На следующее утро после ужина в «Клубе миллионеров» нас с Юрой ждал еще один сюрприз, подготовленный Хафизом Пашаевым. Мы отправились на плавучем ресторане в путешествие по реке Потомак в обществе Хафиза, его сына Джамала и одной знаменитой пары – академика Роальда Сагдеева и внучки президента Эйзенхауэра, Сьюзен Эйзенхауэр.

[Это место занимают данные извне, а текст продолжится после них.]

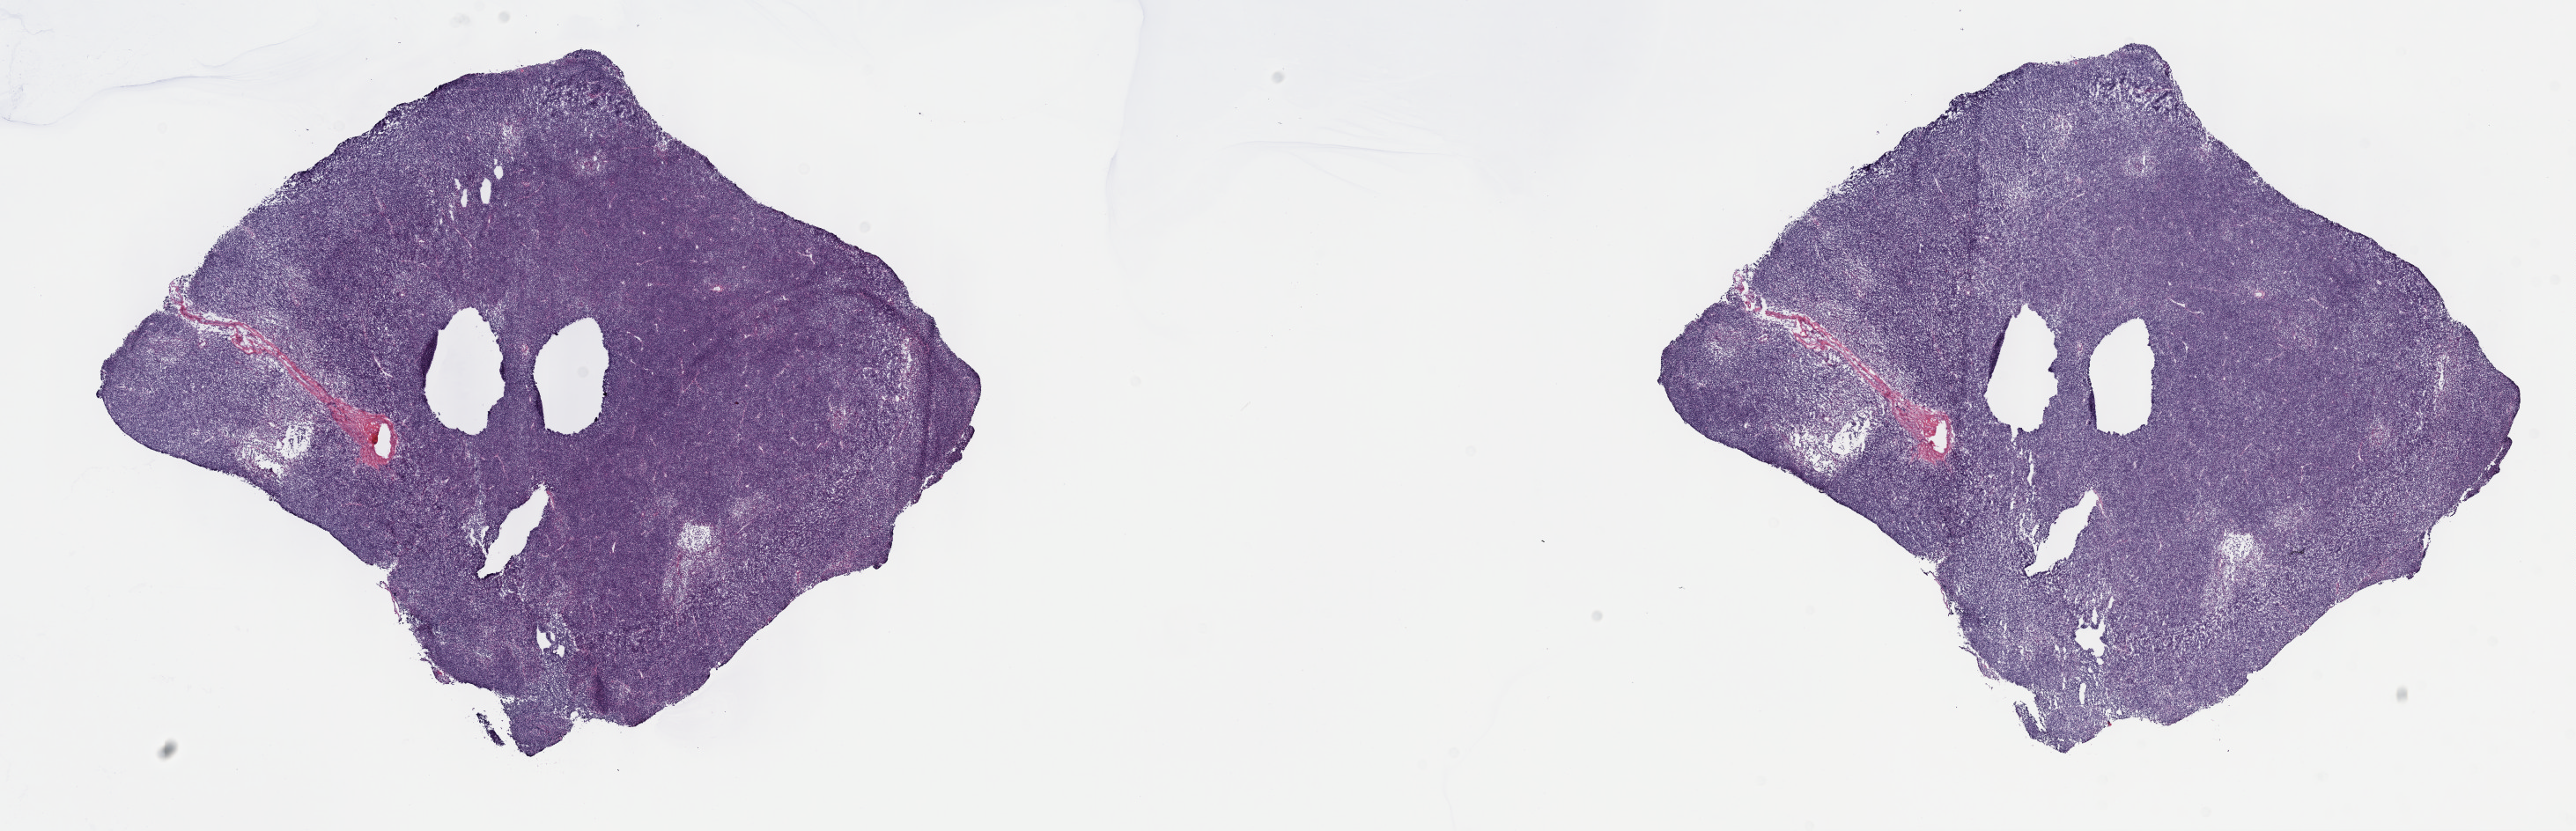
Whole-slide histology image, H&E-stained — a low-resolution overview of the entire scanned area, about 23.7 x 7.6 mm; frozen section from the top of the tissue portion; sample: primary tumour, thymus. Male patient; age at initial diagnosis 59 years. Composition of this section per pathologist review: tumour cells 100%, tumour nuclei 98%, normal cells 0%, stromal cells 0%, necrosis 0%. Inflammatory infiltration, as recorded: lymphocyte infiltration 0%, monocyte infiltration 0%, neutrophil infiltration 0%.
* histologic diagnosis: Thymoma, type AB, malignant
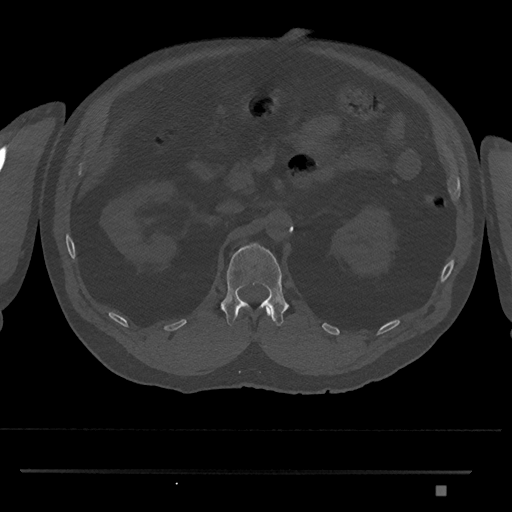
CT including the spine, one axial slice; position 835 of 1134 along the scan axis; bone window (W 1800 / L 400 HU); 0.5 mm slice thickness; 512 × 512 image matrix, field of view 429 × 429 mm. Male patient, age 65 years. From the clinical record (not read from this slice): primary cancer: prostate.
Outlined on this slice (semi-automatic segmentation, software-assisted and operator-edited):
- L1 vertebra: box from (x=220, y=243) to (x=289, y=326) px
- T12 vertebra: (x=266, y=308)–(x=272, y=317)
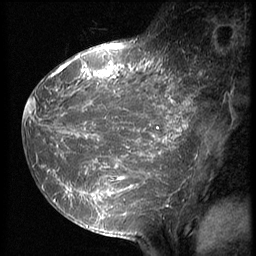
Breast MRI (dynamic contrast-enhanced), one sagittal slice; position 24 of 64 along the scan axis; 3 images stored at this slice position (order not interpretable as contrast timing); 1.5 T; TE 4.2 ms, TR 9 ms; 256 × 256 image matrix. Female patient, age 39 years. Case-level facts recorded for this patient, not image findings: setting: breast cancer imaged before/during neoadjuvant chemotherapy; receptor status: HER2-positive.
Structures marked on this image (semi-automatically segmented with operator editing):
- analysis volume of interest (the breast-tissue region the enhancement analysis was run in; not a lesion): bounding box <23,47,203,239> (left, top, right, bottom; pixels)
- tumour enhancement mask (voxels above the 140 % enhancement threshold inside the analysis volume of interest): <23,47,197,219>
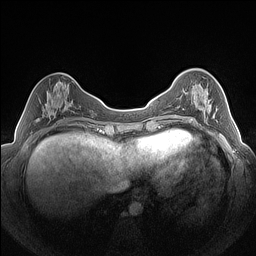
Breast MRI (dynamic contrast-enhanced), one axial slice; dynamic contrast-enhanced series, time point 2 of 7 at this slice position (early post-contrast); 1.5 T; TE 1.4 ms, TR 5 ms; 1.3 mm slice thickness; 256 × 256 image matrix. Female patient.
Structures marked on this image (semi-automatic segmentation, software-assisted and operator-edited):
- enhancing-tissue mask used for the functional tumour volume (all voxels passing the contrast-enhancement thresholds inside the analysis volume; usually the tumour): bounding box (x1, y1, x2, y2) in pixels: (190, 85, 209, 122)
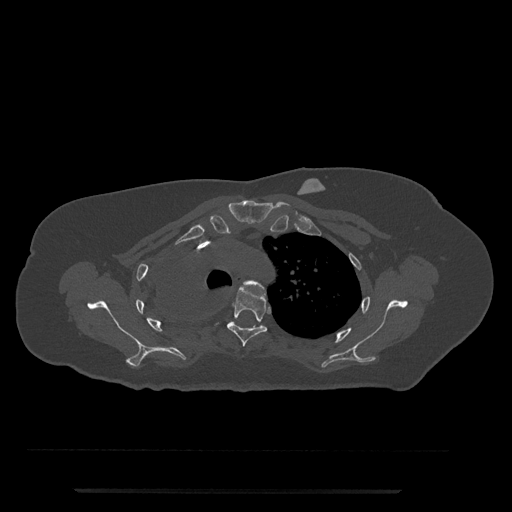
CT including the spine, one axial slice; slice 591 of 797 in the series (ordered by position); reconstruction kernel Br40s/3; 120 kVp; bone window (W 1800 / L 400 HU); 512 × 512 image matrix, field of view 440 × 440 mm. Patient: female, 51 years. From the clinical record (not read from this slice): primary cancer: neuro; vertebrae with lytic lesions (as recorded): T8.
Annotated regions visible in this slice (semi-automatically segmented with operator editing):
- T3 vertebra: bounding box <242,280,265,290> (left, top, right, bottom; pixels)
- T4 vertebra: <227,286,267,347>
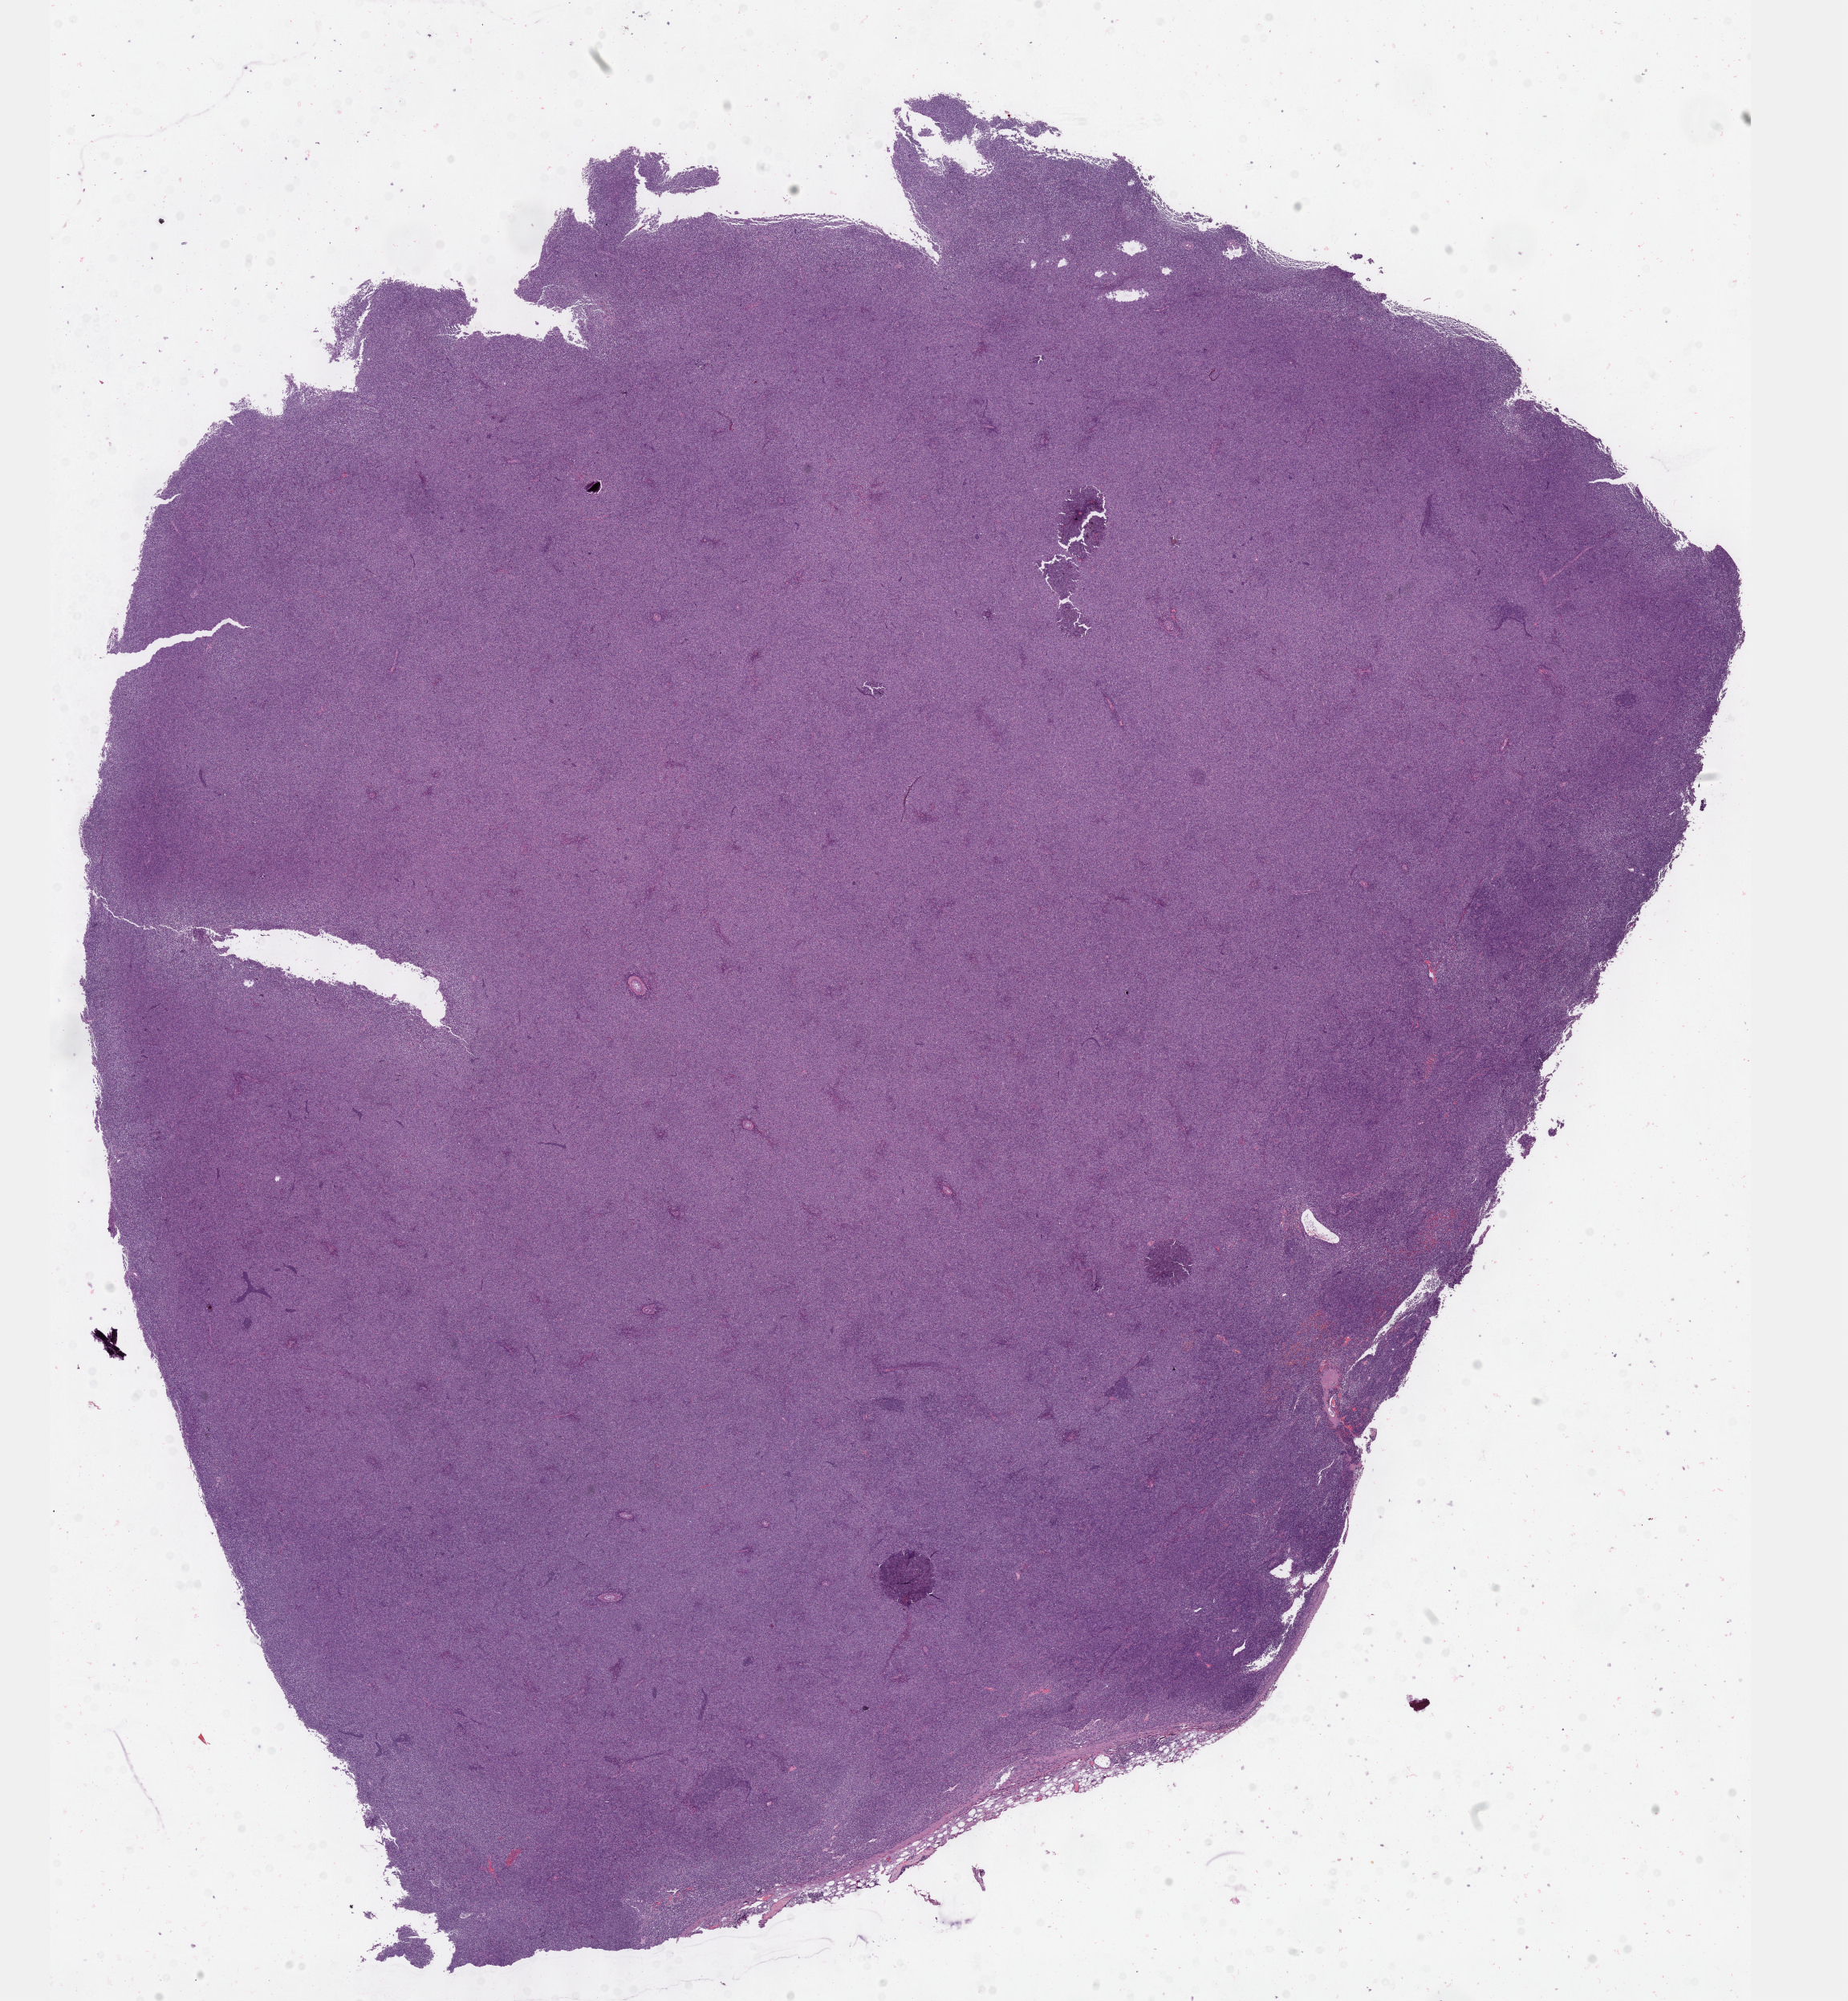
Digitized H&E tissue section (whole slide) — a low-resolution overview of the entire scanned area, about 18.6 x 20.1 mm (from a 40x scan); formalin-fixed paraffin-embedded (FFPE) diagnostic section; primary tumour sample from the lymphoid tissue. Patient: male, age at initial diagnosis 37 years.
Histologic diagnosis: Diffuse large B-cell lymphoma, NOS (lymph nodes of inguinal region or leg).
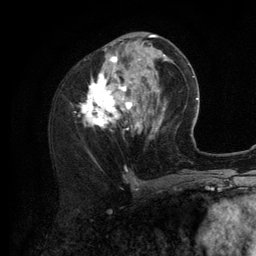
Breast MRI (dynamic contrast-enhanced), one axial slice; position 50 of 134 along the scan axis; cropped to one breast; dynamic contrast-enhanced series, time point 2 of 6 at this slice position (early post-contrast); 3 T; TE 2.8 ms, TR 7.3 ms; 256 × 256 image matrix, field of view 180 × 180 mm. Female patient.
Outlined on this slice (semi-automatic segmentation, software-assisted and operator-edited):
- enhancing-tissue mask used for the functional tumour volume (all voxels passing the contrast-enhancement thresholds inside the analysis volume; usually the tumour): bounding box (x1, y1, x2, y2) in pixels: (83, 35, 156, 132)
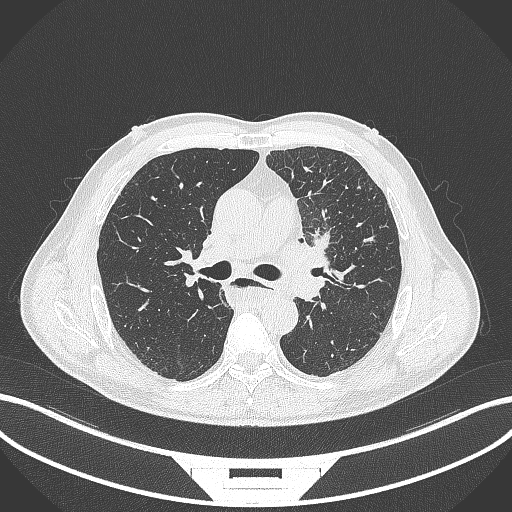
Chest CT, one axial slice. Slice 231 of 411 in the series (ordered by position). Reconstruction kernel B70f. 120 kVp. Lung window (W 1500 / L -600 HU). 1 mm slice thickness. 512 × 512 image matrix, field of view 400 × 400 mm. Patient: male, 57 years. From the clinical record (not read from this slice): clinical TNM (as recorded): T2a N1 M0.
Annotated regions visible in this slice (bounding box drawn by a radiologist):
- lung tumour (recorded histology: squamous cell carcinoma): bounding box (x1, y1, x2, y2) in pixels: (279, 231, 339, 293)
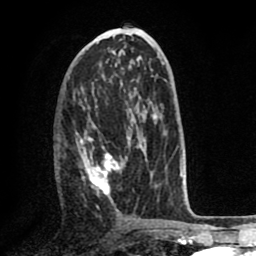
Breast MRI (dynamic contrast-enhanced), one axial slice. Position 37 of 80 along the scan axis. Cropped to one breast. Dynamic contrast-enhanced series, time point 2 of 8 at this slice position (early post-contrast). 1.5 T. TE 2.6 ms, TR 5.6 ms. 2 mm slice thickness. 256 × 256 image matrix. Female patient.
Structures marked on this image (semi-automatic segmentation, software-assisted and operator-edited):
- enhancing-tissue mask used for the functional tumour volume (all voxels passing the contrast-enhancement thresholds inside the analysis volume; usually the tumour): bounding box <57,122,157,211> (left, top, right, bottom; pixels)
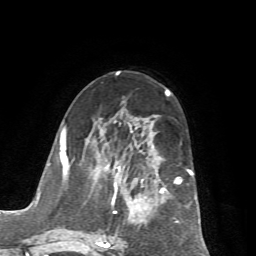
Breast MRI (dynamic contrast-enhanced), one axial slice; slice 35 of 72 in the series (ordered by position); cropped to one breast; dynamic contrast-enhanced series, time point 2 of 7 at this slice position (early post-contrast); 1.5 T; TE 4.2 ms, TR 8.7 ms; 2.2 mm slice thickness; 256 × 256 image matrix, field of view 180 × 180 mm. Female patient.
Annotated regions visible in this slice (semi-automatic segmentation, software-assisted and operator-edited):
- enhancing-tissue mask used for the functional tumour volume (all voxels passing the contrast-enhancement thresholds inside the analysis volume; usually the tumour): bounding box (x1, y1, x2, y2) in pixels: (65, 129, 197, 248)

Совсем недавно мы наблюдали, как развивался роман Роальда и Сьюзен. Мы тогда близко дружили с Таней и Сергеем Капицами и снимали дачу с ними по соседству, на Николиной горе. Сьюзен, журналистка по профессии, в те годы была заинтересована «российской тематикой» и приезжала на разные мероприятия в Москву. Тут и произошло их знакомство с Сагдеевым. Неотразимое обаяние Сьюзен сильно подействовало на нашего друга Ролика, и он ей не на шутку увлекся. В то время Роальд Сагдеев был депутатом Верховного Совета СССР, но при первой возможности срывался со всяких правительственных совещаний и заседаний и с невероятными охапками роз являлся на дачу к Капицам, где его ждала Сьюзен. Таня Капица начинала сердиться на Сагдеева, поскольку все эти букеты уже некуда было ставить. Но так продолжалось недолго.
Сагдеев развелся с женой, и у них с Сьюзен состоялась свадьба в Американском посольстве в Москве, на которой мы с Юрой также присутствовали.
И вот теперь они вместе. Ролик переехал жить в США и, как всегда, занятия физикой совмещал с активной общественной деятельностью. Они оба были на подъеме: Сьюзен много писала о наших российских проблемах, а Ролик Сагдеев всячески способствовал укреплению связей между американскими и российскими учеными.
С большим сожалением должна заметить, что совместная жизнь этой пары продолжалась не вечно. Не так давно мы узнали, что Роальд и Сьюзен расстались. Инициатором, как нам сказали, была она. Еще одна нить, казалось бы так прочно связывавшая нас с Америкой, оборвалась.
Ничего подобного мы тогда, в том путешествии по Потомаку, не подозревали. Мы были счастливы снова встретиться с ними и провели этот день, как, бывало, когда-то на Николиной горе, у Капиц, оживленно и весело.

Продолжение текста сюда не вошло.